▶ _AIM OF THE EXERCISE_
Produce a word-for-word copy of the lines from the one that contains "wall art: present" to the final line of the data below, with all pictures dropped.

----

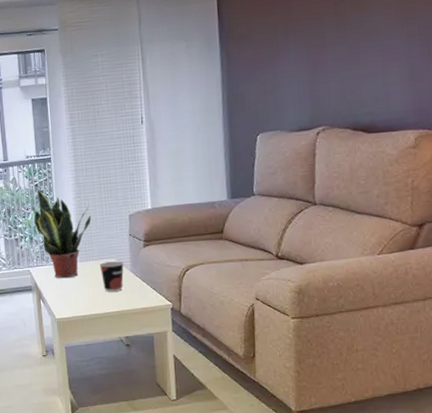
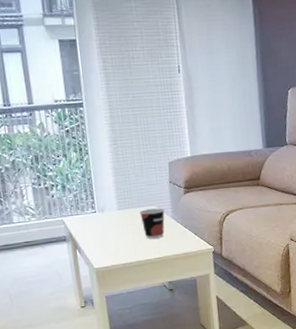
potted plant: present [33,189,91,279] -> none [65,135,130,227]

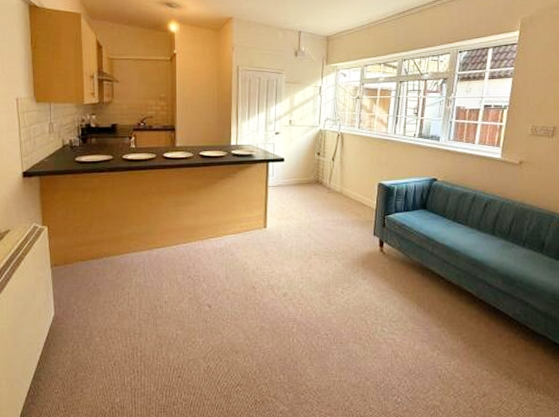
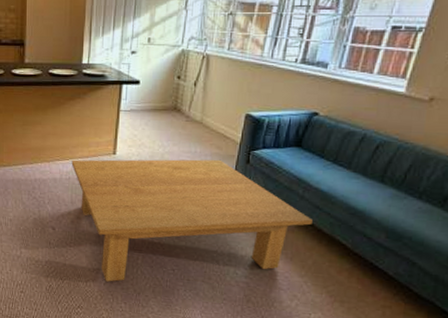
coffee table: none [225,225,443,354] -> present [71,159,313,282]

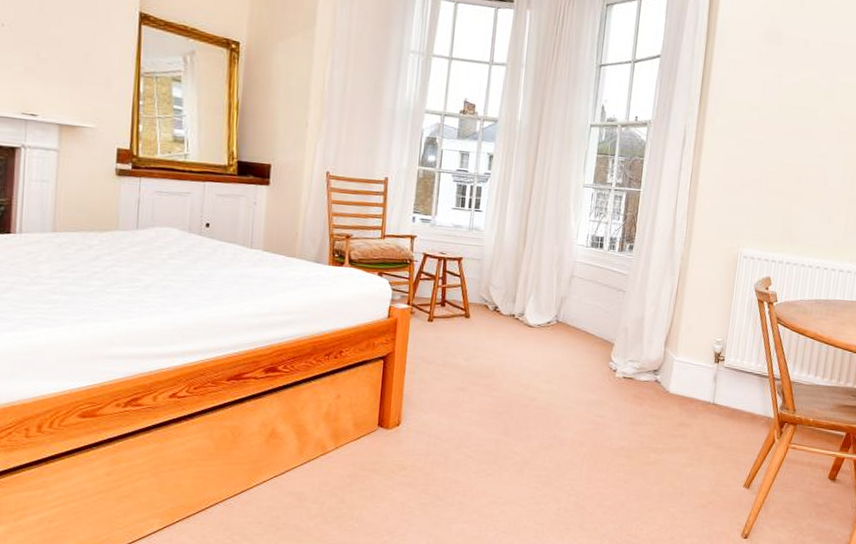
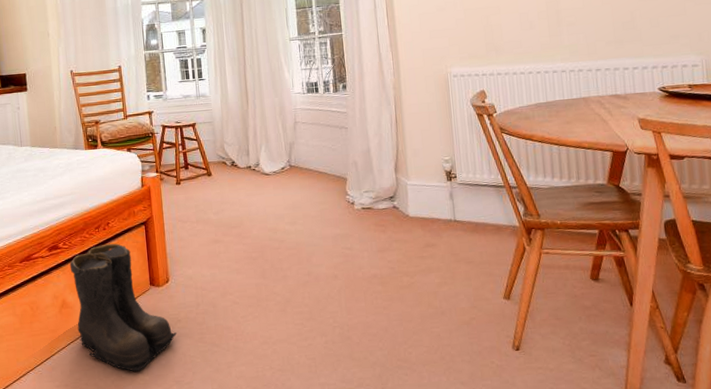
boots: none [284,374,399,517] -> present [69,243,177,372]

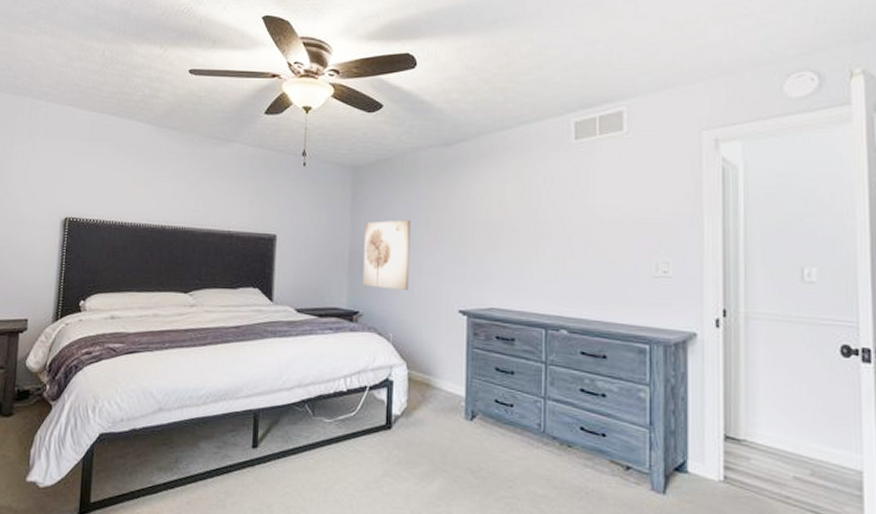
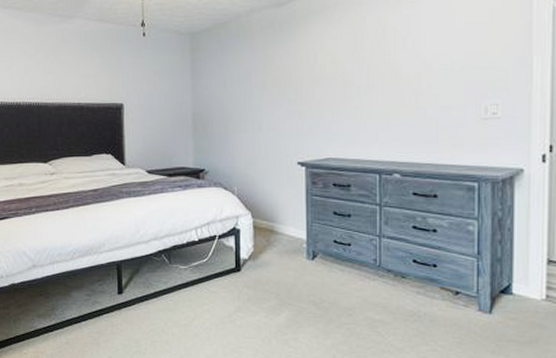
wall art: present [362,220,411,290] -> none [205,81,250,147]

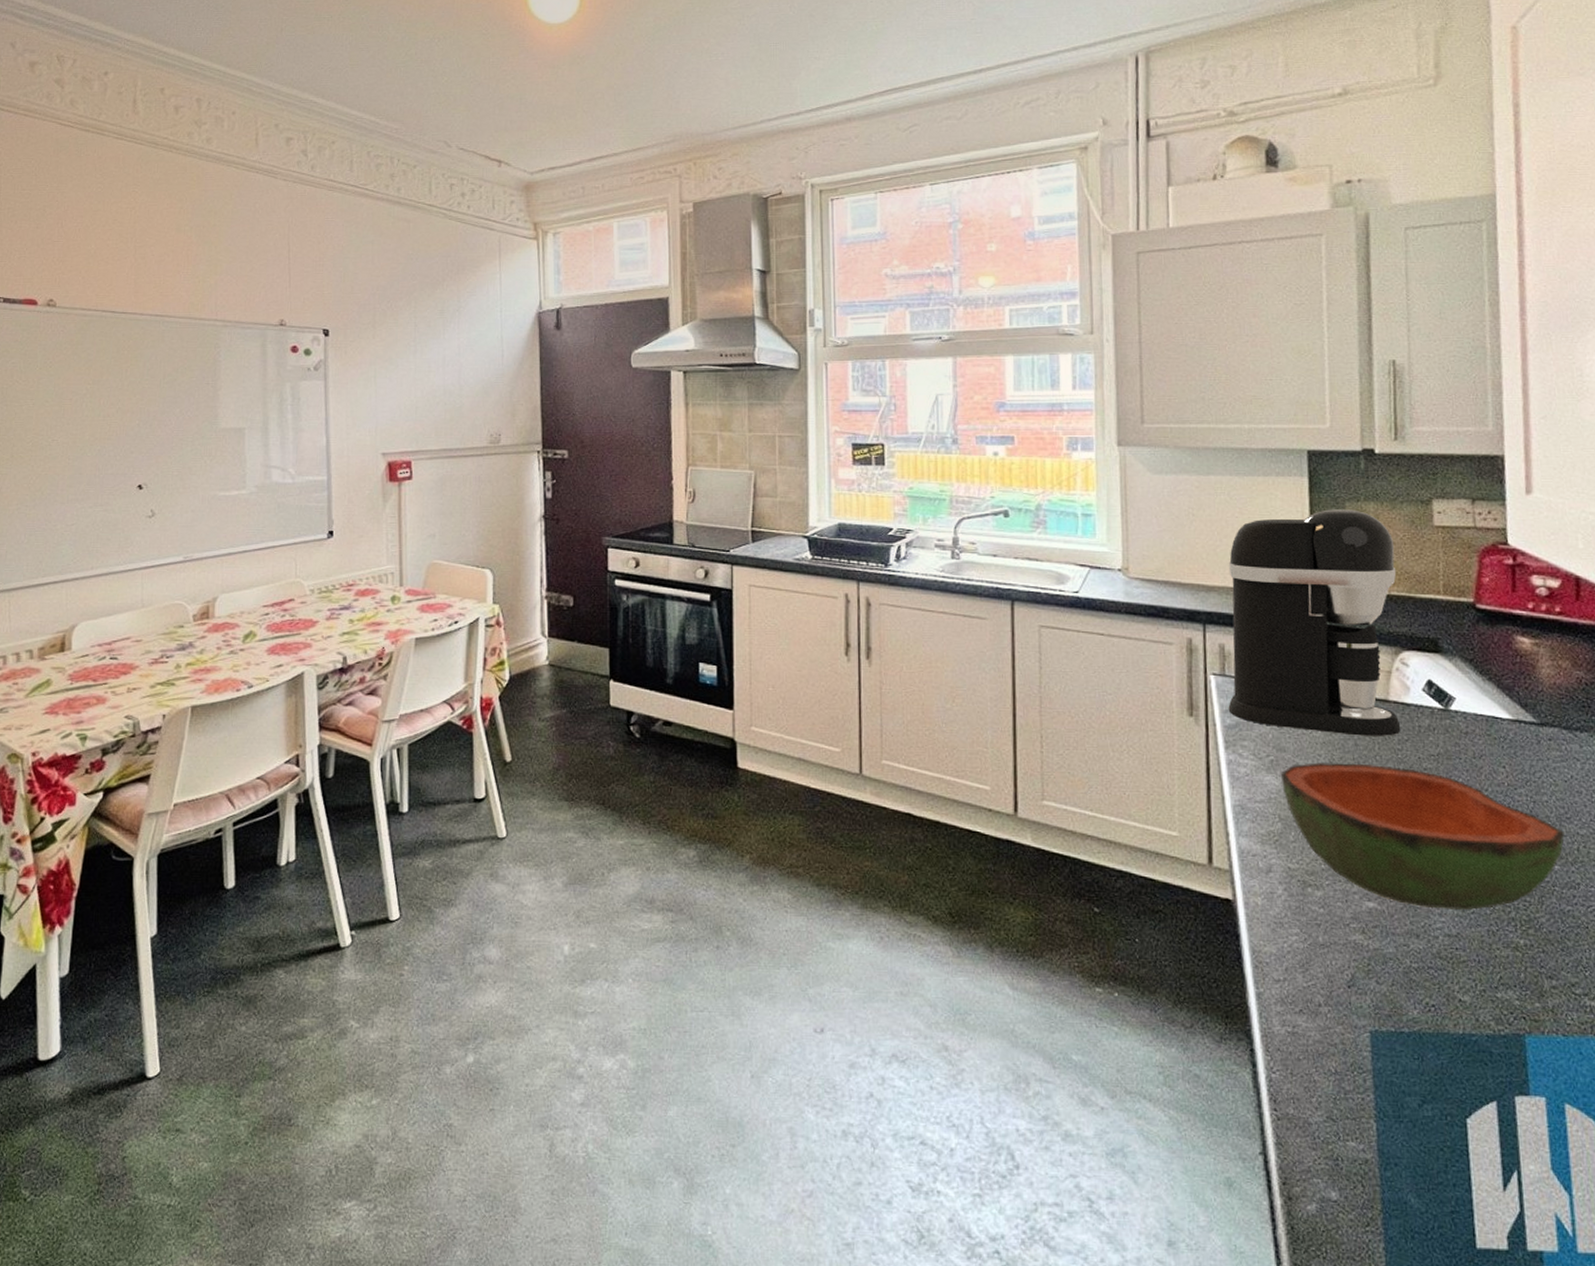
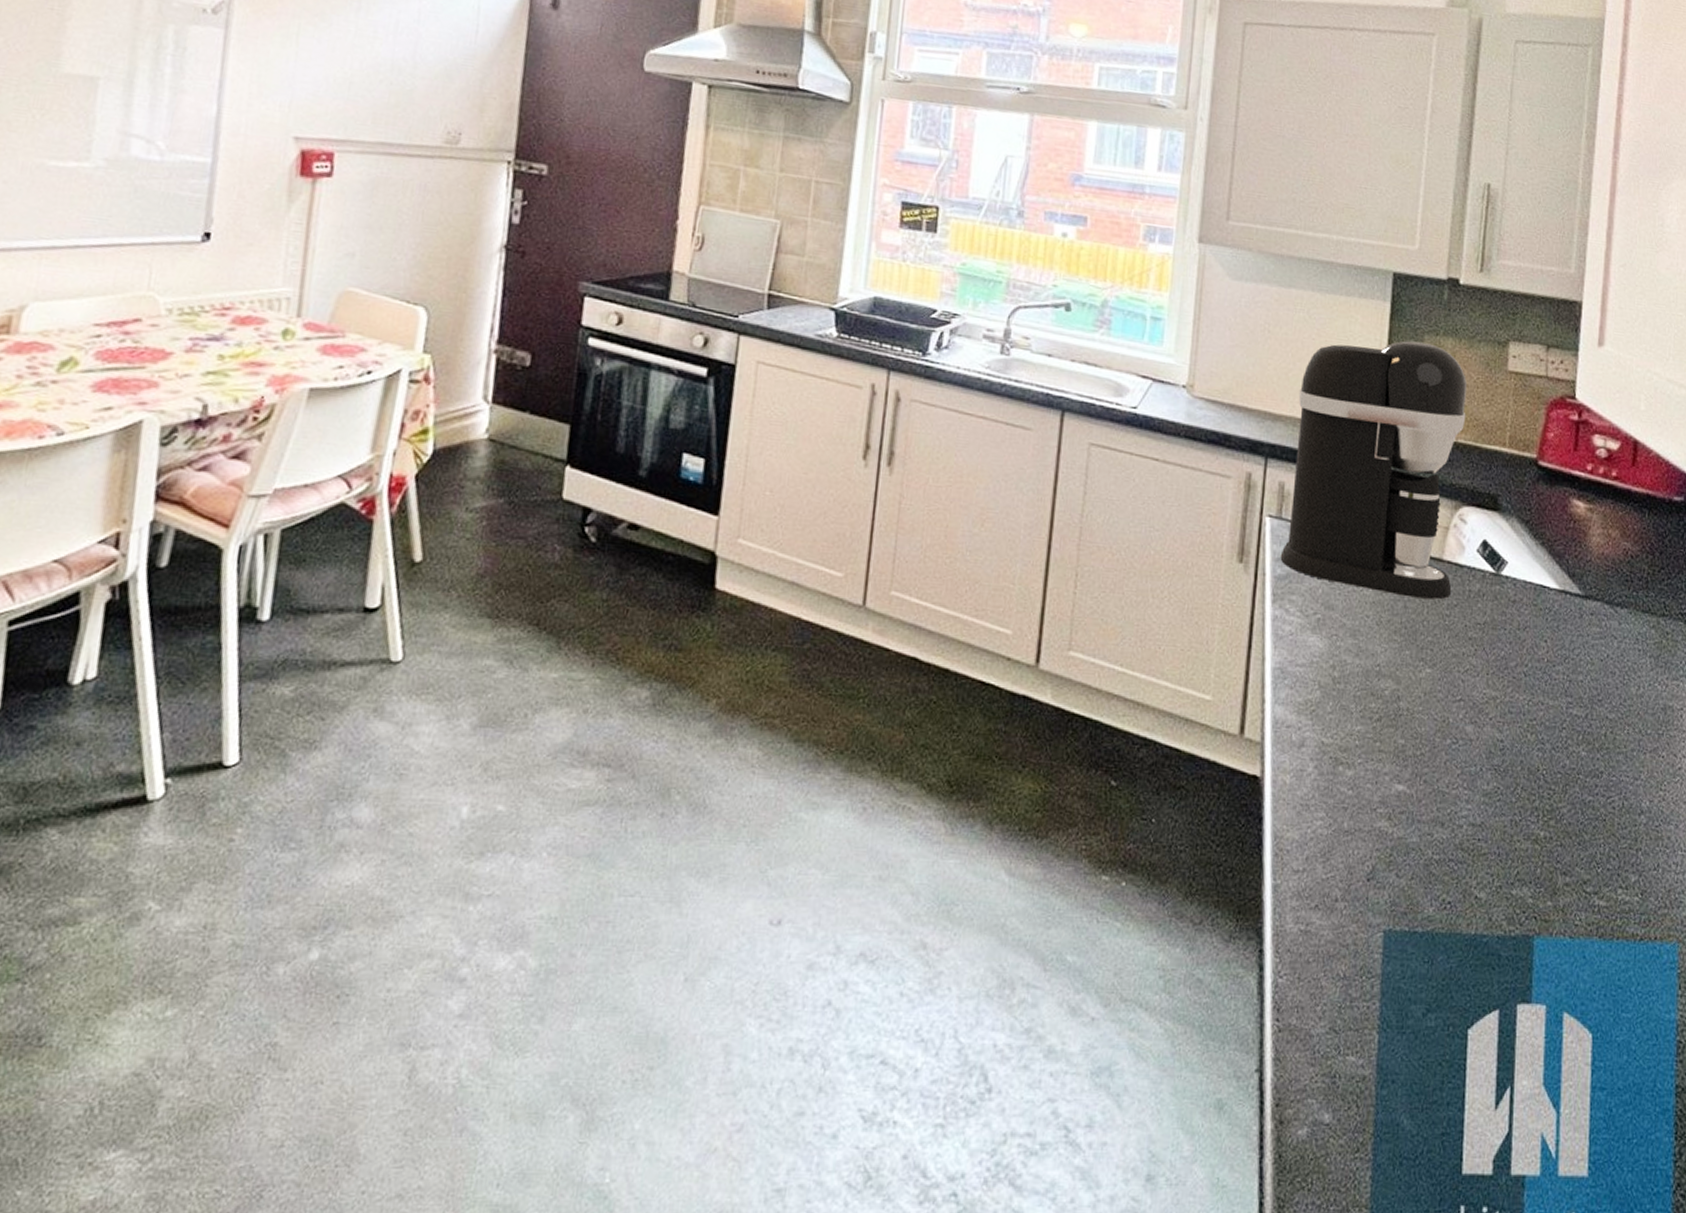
bowl: present [1280,763,1565,911] -> none [1325,624,1594,798]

----

▶ _TASK RESPONSE_
wall art: present [362,220,411,290] -> none [205,81,250,147]

bowl: present [1280,763,1565,911] -> none [1325,624,1594,798]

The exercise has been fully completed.